— EXERCISE BRIEF —
In the listing below, locate the line that contains "Основные виды и варианты современно" and the line that contains "Задвижки. Один из". Restate word for word those two lines and every line between them, and nothing else.
-- GIVEN ENTRIES follows --
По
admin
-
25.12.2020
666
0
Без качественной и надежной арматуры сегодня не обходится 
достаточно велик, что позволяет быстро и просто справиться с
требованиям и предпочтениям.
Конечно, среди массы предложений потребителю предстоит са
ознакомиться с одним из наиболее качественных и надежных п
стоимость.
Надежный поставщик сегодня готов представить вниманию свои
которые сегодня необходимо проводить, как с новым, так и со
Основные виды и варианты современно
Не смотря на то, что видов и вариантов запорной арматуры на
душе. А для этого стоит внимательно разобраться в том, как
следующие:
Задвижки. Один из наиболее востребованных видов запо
-- GIVEN ENTRIES concluded --
-- GIVEN ENTRIES follows --
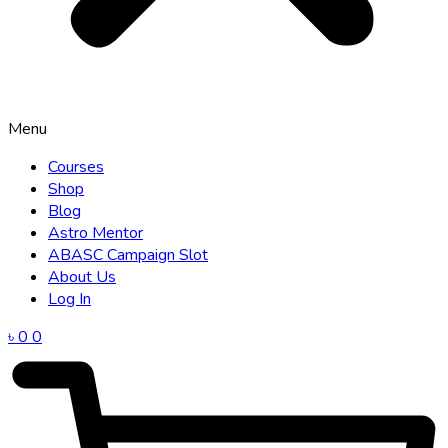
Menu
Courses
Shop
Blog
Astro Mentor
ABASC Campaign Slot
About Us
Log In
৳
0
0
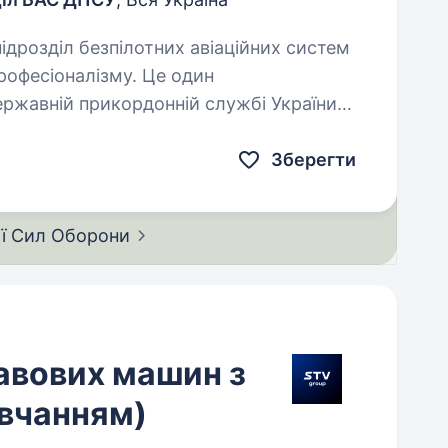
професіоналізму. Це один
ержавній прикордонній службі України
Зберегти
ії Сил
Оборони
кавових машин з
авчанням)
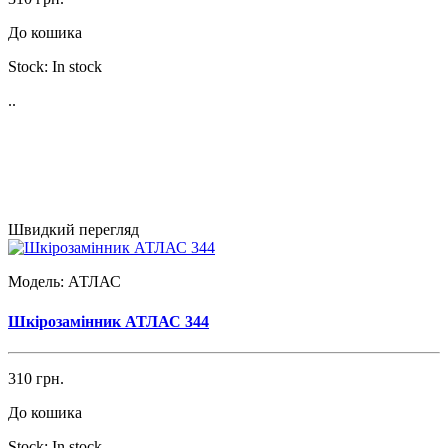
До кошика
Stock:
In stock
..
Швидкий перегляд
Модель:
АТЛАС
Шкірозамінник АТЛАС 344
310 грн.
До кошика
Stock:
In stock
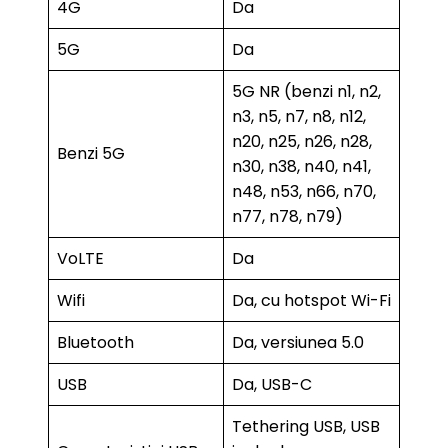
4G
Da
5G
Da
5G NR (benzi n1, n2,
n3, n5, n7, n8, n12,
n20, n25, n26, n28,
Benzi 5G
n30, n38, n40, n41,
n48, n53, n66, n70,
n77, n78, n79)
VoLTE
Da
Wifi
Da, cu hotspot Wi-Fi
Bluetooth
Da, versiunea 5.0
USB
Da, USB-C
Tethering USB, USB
-- GIVEN ENTRIES concluded --
— FINISHED TASK —
Основные виды и варианты современно
Не смотря на то, что видов и вариантов запорной арматуры на
душе. А для этого стоит внимательно разобраться в том, как
следующие:
Задвижки. Один из наиболее востребованных видов запо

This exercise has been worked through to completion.